The Sudden Collapse of Fracking, by Wolf Richter

From Wolf Richter, wolfstreet.com:

Never before has drilling for oil plunged this far this fast.

The word “boom” can never be thought of as a stand-alone concept that everyone loves, particularly governments because they get to rake in the big bucks. It’s always attached to its miserable twin that no one wants to see, the “bust.” They come invariably in cycles, one after the other. You can’t have one without the other. It’s just a question of time. And in the world of fracking, it’s no different.

The fracking-for-oil boom started in 2005, collapsed by 60% during the Financial Crisis when money ran out, but got going in earnest after the Fed had begun spreading its newly created money around the land. From the trough in May 2009 to its peak in October 2014, rigs drilling for oil soared from 180 to 1,609: multiplied by a factor of 9 in five years! And oil production soared, to reach 9.2 million barrels a day in January.

That’s what real booms look like. They’re fed by limitless low-cost money – exuberant investors that buy the riskiest IPOs, junk bonds, leveraged loans, and CLOs usually indirectly without knowing it via their bond funds, stock funds, leveraged-loan funds, by being part of a public pension system that invests in private equity firms that invest in the boom…. You get the idea.

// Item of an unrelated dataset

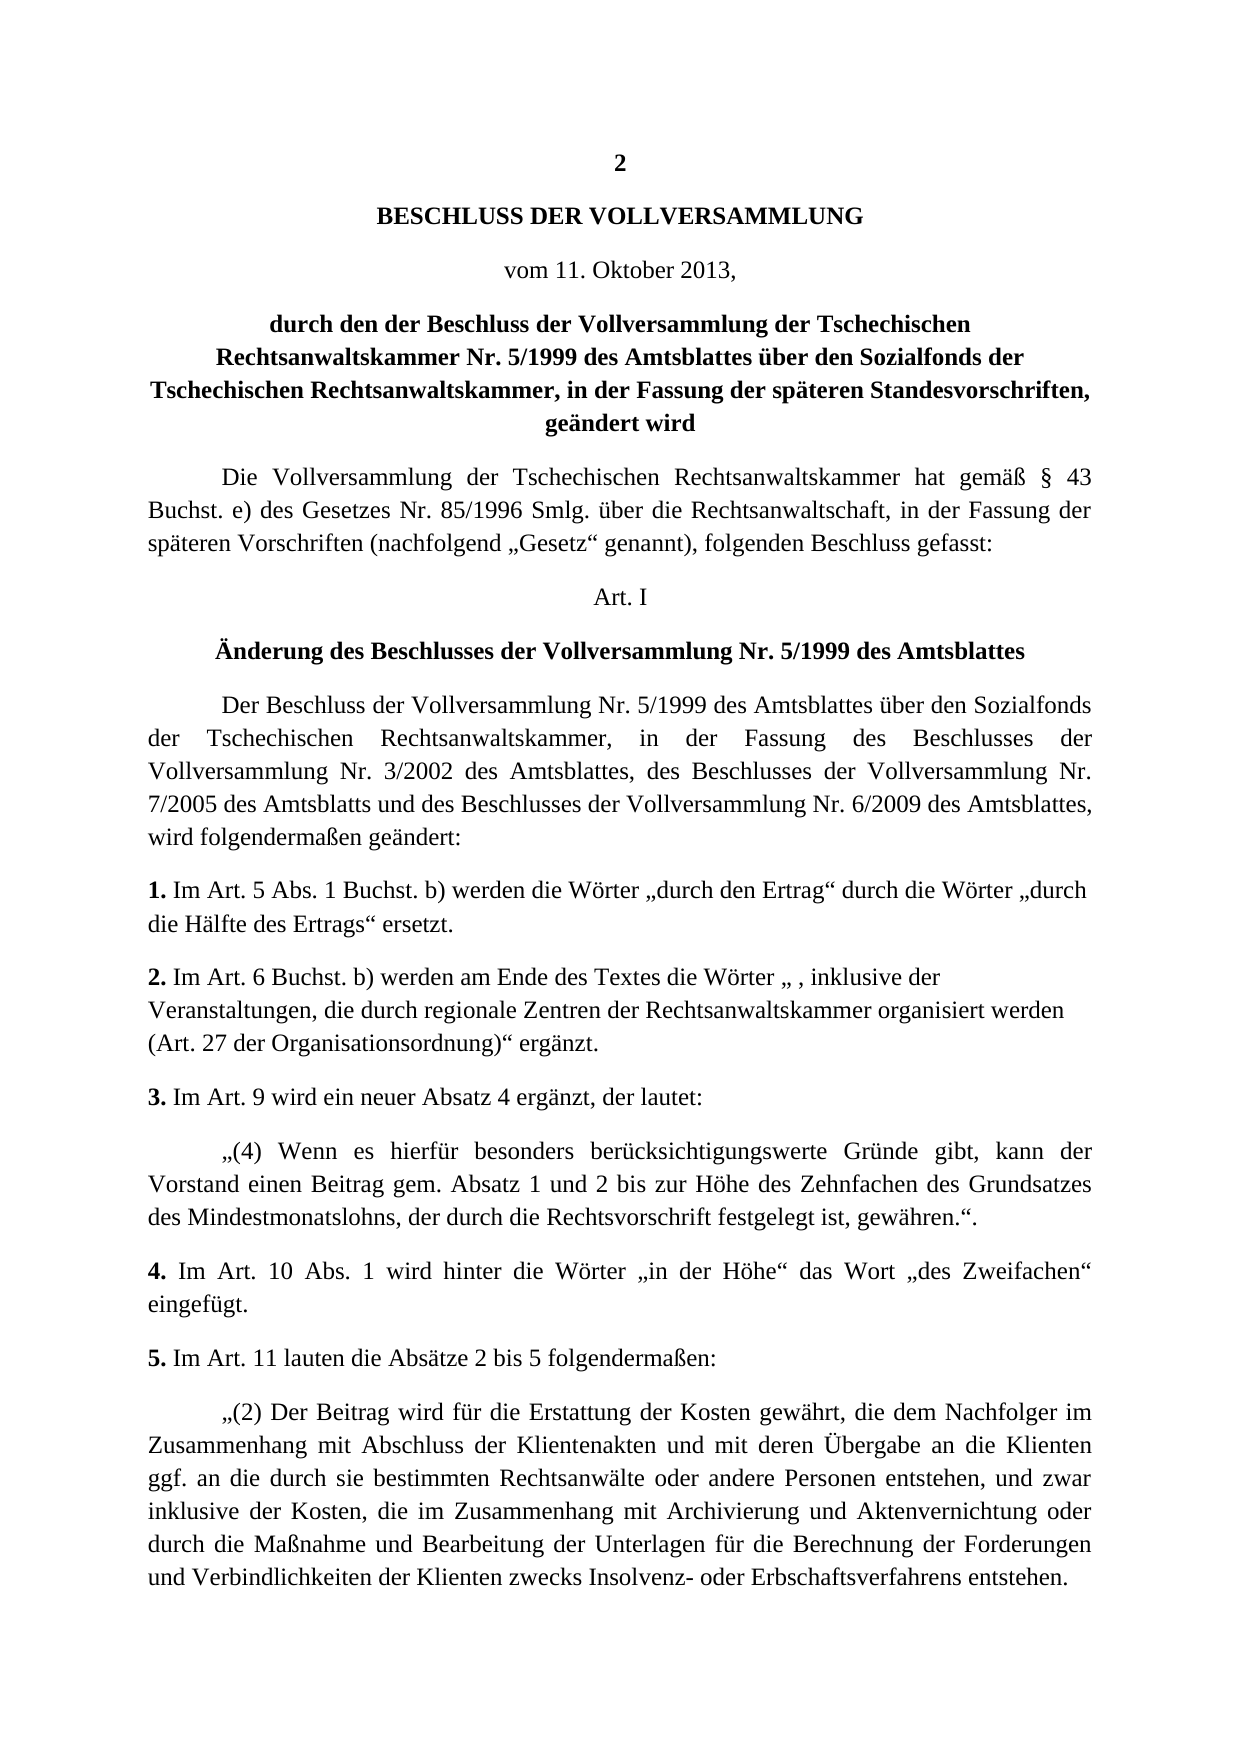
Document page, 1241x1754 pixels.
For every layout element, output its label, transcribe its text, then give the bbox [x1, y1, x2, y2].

That’s how much of the American shale-oil revolution was funded.

Production soared for five years and eventually outpaced sluggish demand. Crap happened on the world scene, and suddenly the fracking boom, the biggest no-brainer in the history of mankind, turned into a terrible bust.

On the drilling side, the bust began in mid-October last year, after the price had been plunging for over three months. At that time, 1,609 rigs were actively drilling for oil, according to Baker Hughes. Since then, week after week, drillers were idling rigs as fast as they could.

In the latest reporting week, drillers idled another 84 rigs, the second biggest weekly cut ever, after idling 94 rigs two weeks earlier. Only 1056 rigs are still drilling for oil, down 443 for the seven reporting weeks so far this year and down 553 – or 34%! – from the peak in October.